Tâches à réaliser
A – Mettez à jour le passage de l'extrait qui commence à « Lucie Douriaud s’intéresse » et se termine à « de Guillaume Pitron. », puis redonnez-le en remplaçant « plâtre » par « résine ».
B – D'après l'extrait, de quelle enquête s'inspire le projet que Lucie Douriaud mène actuellement sur les terres rares ?

Passage extrait
"""

Une nouvelle génération d’artistes engagés dans l’environnement émerge en France.
Notre équipe éditoriale propose d’explorer quatre grandes tendances au sein de cette jeune scène engagée, à partir des 21 lauréats du soutien Planète Art Solidaire remis par Art of Change 21 (éditeur de ce blog) avec le mécénat de la Maison Ruinart.
Voir aussi les autres tendances :
Les Nouveaux Druides
Les Auxiliaires Scientifiques
Les Anthropologues du Bien Commun
La confrontation actuelle de deux temporalités opposées, celle des humains, linéaire, et celle de Gaïa, circulaire, pose des arbitrages inédits dans l’histoire de l’humanité. Dans ce jeu à part inégale, le « mode de vie occidental » continue sa progression en dépit des limites planétaires déjà atteintes : épuisement de certaines ressources, réchauffement climatique, chute de la biodiversité… Une nouvelle vague de jeunes artistes s’empare de ces deux mondes et investit ce temps suspendu, au carrefour des différents scenarii auxquels l’humain est désormais confronté, des plus pessimistes aux plus optimistes. Les artistes reprennent l’ancien débat « homme-nature » pour en démontrer l’obsolescence et prôner un vivre ensemble élargi. En supprimant ou jouant avec la frontière entre ces deux univers, ils explorent un futur à la fois post-nature et post-humain.
Lucie Douriaud s’intéresse aux paysages affectés par les activités humaines qu’elle explore par le prisme des relations biomorphiques entre le vivant et l’industrie. Sa série de sculptures S(oil), faites d’un mélange de plâtre et de plastiques recyclés broyés, révèle un paysage texan mêlant forages pétroliers et désert, et interroge l’avenir du sol planétaire industriel. Portant une réflexion critique sur la question écologique et les moyens de repenser la coexistence de l’homme et de la nature, elle mène actuellement un projet sur les terres rares, inspiré par l’enquête de Guillaume Pitron.

"""

Matériel fourni
"""

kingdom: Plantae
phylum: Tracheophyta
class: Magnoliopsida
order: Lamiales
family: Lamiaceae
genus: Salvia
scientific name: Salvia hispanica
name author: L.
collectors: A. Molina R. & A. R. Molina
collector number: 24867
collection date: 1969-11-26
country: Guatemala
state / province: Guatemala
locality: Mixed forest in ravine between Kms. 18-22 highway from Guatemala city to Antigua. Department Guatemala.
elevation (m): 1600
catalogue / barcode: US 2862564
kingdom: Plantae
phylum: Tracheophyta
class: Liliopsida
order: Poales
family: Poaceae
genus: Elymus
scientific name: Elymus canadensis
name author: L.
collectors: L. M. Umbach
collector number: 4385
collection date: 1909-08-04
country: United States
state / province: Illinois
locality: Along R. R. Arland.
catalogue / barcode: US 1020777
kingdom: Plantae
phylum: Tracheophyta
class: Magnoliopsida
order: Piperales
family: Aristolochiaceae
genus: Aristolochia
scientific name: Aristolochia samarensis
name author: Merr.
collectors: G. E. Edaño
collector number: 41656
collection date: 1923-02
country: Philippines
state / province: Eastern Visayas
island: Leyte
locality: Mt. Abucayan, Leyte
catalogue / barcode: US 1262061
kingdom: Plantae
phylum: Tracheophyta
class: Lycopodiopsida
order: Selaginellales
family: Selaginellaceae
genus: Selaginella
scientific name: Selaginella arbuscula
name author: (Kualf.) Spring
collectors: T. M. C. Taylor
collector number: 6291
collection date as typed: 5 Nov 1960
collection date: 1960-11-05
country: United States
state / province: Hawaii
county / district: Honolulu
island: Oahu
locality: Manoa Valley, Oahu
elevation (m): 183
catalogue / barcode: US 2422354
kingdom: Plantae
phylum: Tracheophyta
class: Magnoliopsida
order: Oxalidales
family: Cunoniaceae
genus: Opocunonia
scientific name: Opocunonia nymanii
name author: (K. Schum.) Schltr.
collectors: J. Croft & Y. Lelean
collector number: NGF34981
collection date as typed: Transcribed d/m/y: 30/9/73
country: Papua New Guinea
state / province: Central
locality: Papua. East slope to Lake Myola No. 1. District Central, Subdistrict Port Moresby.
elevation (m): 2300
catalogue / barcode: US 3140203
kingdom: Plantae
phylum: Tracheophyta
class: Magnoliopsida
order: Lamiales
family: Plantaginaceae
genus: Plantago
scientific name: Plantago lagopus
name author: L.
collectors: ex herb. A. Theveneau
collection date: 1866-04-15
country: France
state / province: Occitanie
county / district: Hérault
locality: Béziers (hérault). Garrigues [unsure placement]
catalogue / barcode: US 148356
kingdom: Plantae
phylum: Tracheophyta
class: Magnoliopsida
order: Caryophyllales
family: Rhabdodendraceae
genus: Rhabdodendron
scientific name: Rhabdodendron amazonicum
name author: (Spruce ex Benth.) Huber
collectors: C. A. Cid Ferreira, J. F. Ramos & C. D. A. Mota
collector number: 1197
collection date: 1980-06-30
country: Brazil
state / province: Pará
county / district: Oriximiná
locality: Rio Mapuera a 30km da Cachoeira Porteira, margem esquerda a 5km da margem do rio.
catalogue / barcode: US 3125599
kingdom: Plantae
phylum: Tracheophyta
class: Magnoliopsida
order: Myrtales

"""

Réponses par tâche
A –
Lucie Douriaud s’intéresse aux paysages affectés par les activités humaines qu’elle explore par le prisme des relations biomorphiques entre le vivant et l’industrie. Sa série de sculptures S(oil), faites d’un mélange de résine et de plastiques recyclés broyés, révèle un paysage texan mêlant forages pétroliers et désert, et interroge l’avenir du sol planétaire industriel. Portant une réflexion critique sur la question écologique et les moyens de repenser la coexistence de l’homme et de la nature, elle mène actuellement un projet sur les terres rares, inspiré par l’enquête de Guillaume Pitron.

B – De l'enquête de Guillaume Pitron.